Oregon Health Plan to cover chiropractic care and other integrative medicine services in the treatment of back pain

UWS alumnus served on committee and a faculty member provided research supporting an integrated approach to pain management

oregon health plan saboe

University of Western States alumnus Dr. Vern Saboe, serving as a member of the Back Lines Reorganizations Task Force of the Oregon Health Authority (OHA) Health Evidence Review Commission (HERC), helped to change policy that will now provide coverage under the Oregon Health Plan (OHP) for chiropractic care, acupuncture, cognitive behavioral therapy, osteopathic manipulation, physical therapy and occupational therapy in the treatment of back pain. The new policy changes became effective July 1, 2016.

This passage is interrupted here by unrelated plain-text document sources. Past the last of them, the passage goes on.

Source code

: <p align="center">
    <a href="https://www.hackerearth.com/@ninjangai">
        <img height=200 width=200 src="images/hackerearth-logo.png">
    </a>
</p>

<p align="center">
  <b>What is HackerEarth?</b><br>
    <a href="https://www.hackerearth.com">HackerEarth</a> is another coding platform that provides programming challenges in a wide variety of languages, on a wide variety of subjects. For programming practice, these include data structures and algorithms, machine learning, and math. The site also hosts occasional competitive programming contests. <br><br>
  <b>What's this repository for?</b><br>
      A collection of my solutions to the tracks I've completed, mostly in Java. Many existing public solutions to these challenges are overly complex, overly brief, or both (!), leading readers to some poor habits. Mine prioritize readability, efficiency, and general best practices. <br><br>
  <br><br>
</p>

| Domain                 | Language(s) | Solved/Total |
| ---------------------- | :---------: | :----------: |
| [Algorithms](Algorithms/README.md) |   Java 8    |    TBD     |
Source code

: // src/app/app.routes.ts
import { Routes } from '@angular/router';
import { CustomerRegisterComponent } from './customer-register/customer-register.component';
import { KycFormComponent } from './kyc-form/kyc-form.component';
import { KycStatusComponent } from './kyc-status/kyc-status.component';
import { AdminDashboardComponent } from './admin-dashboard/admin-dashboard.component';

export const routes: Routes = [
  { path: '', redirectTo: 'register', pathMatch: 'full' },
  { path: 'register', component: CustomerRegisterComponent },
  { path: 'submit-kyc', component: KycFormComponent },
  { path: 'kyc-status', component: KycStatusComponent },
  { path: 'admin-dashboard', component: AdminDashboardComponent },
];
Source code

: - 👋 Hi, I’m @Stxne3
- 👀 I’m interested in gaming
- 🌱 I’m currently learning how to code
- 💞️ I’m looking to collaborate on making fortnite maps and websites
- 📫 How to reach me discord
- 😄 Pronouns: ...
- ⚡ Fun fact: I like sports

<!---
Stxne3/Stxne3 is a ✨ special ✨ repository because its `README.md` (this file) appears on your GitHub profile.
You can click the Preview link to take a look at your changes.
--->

In his role as a member of the task force, Dr. Saboe reached out to the integrated health care community for research and evidence that supported the importance of conservative and integrative care. UWS faculty member Dr. Daniel Redwood, director and faculty member in the UWS Human Nutrition and Functional Medicine degree program, worked with Dr. Saboe to help provide a valuable evidence-based critique of the initial draft. The previous guidelines placed more emphasis on pain medication and surgery. Dr. Redwood’s critique, according to Dr. Saboe, was critical in shifting the group’s focus to a more integrated approach.

According to the OHP Back Policy Changes Fact Sheet, “The HERC based its decisions on new evidence, including a bio-psycho-social model designed to help people with back problems resume normal activities. This model will help people manage their pain with less reliance on medication and fewer costly surgeries. Until now, the OHP has limited treatment to patients who have muscle weakness or other signs of nerve damage. Beginning in 2016, treatments will be available for all back conditions. Before treatment begins, providers will assess patients to determine their level of risk for chronic back pain, and whether they meet criteria for a surgical consultation.”

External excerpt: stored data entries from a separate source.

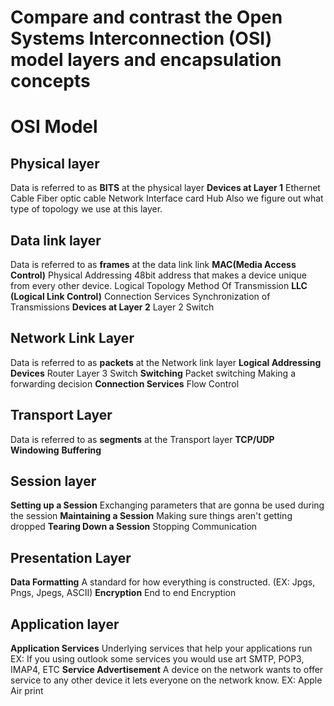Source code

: # **Compare and contrast the Open Systems Interconnection (OSI) model layers and encapsulation concepts**

# **OSI Model**
## Physical layer
Data is referred to as **BITS** at the physical layer
**Devices at Layer 1**
	Ethernet Cable
	Fiber optic cable
	Network Interface card
	Hub
Also we figure out what type of topology we use at this layer.
## Data link layer
Data is referred to as **frames** at the data link link
**MAC(Media Access Control)**
	Physical Addressing
		48bit address that makes a device unique from every other device.
	Logical Topology
	Method Of Transmission
**LLC (Logical Link Control)**
	Connection Services
	Synchronization of Transmissions
	**Devices at Layer 2**
		Layer 2 Switch
## Network Link Layer
Data is referred to as **packets** at the Network link layer
**Logical Addressing**
**Devices**
	Router
	Layer 3 Switch
**Switching**
	Packet switching
		Making a forwarding decision 
**Connection Services**
	Flow Control
## Transport Layer
Data is referred to as **segments** at the Transport layer
**TCP/UDP**
**Windowing**
**Buffering**
## Session layer
**Setting up a Session**
	Exchanging parameters that are gonna be used during the session
**Maintaining a Session**
	Making sure things aren't getting dropped
**Tearing Down a Session**
	Stopping Communication
## Presentation Layer
**Data Formatting**
	A standard for how everything is constructed. (EX: Jpgs, Pngs, Jpegs, ASCII)
**Encryption**
	End to end Encryption
## Application layer
**Application Services**
	Underlying services that help your applications run
		EX: If you using outlook some services you would use art SMTP, POP3, IMAP4, ETC
**Service Advertisement**
	A device on the network wants to offer service to any other device it lets everyone on the network know.
		EX: Apple Air print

The OHP states that in 2013, about eight percent of OHP recipients saw a provider for back conditions, and more than half of those individuals received narcotic medications, often for many months. Providing conservative and integrative options for patients will help reduce the chance of opioid addiction and the costs to both the individual and the community, associated with such addiction.

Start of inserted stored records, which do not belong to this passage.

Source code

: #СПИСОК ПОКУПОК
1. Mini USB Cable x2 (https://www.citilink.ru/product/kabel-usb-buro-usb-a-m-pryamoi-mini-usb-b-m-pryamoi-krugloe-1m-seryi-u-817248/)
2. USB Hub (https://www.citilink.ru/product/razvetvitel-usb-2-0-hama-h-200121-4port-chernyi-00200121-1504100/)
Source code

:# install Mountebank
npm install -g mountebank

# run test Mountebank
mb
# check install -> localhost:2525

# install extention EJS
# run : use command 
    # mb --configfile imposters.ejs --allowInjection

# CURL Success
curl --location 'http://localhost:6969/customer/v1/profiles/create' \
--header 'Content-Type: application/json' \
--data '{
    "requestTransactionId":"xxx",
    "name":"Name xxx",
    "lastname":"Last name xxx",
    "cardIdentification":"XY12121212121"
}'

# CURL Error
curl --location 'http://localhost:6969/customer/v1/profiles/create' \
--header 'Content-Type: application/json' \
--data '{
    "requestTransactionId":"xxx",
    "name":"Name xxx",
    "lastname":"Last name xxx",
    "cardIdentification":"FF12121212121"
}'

“This type of integrated care approach is going to help patients with back pain reduce dependence on medication, avoid surgery and increase their overall quality of life. We are excited Oregon has embraced this shift in care,” Dr. Joseph Brimhall, president of University of Western States said.

The decision to cover integrated pain management care came after four years of exhaustive policy work by the task force, comprised of a neurosurgeon, a chiropractic physician, an acupuncturist, an orthopedic surgeon, a primary care physician, a physiatrist, physical therapists, specialists in mental health and addiction, a health plan medical director, pain specialists, and a national expert in the evidence on treatments for back pain. As part of their process they reviewed a large body of evidence about the effectiveness of various treatments and the potential harms of certain therapies.

The Oregon Collaborative for Integrative Medicine (OCIM) will assist the OHP in implementing this policy shift. University of Western States, a founding member of OCIM, will be partnering to help operationalize this change at the OHP.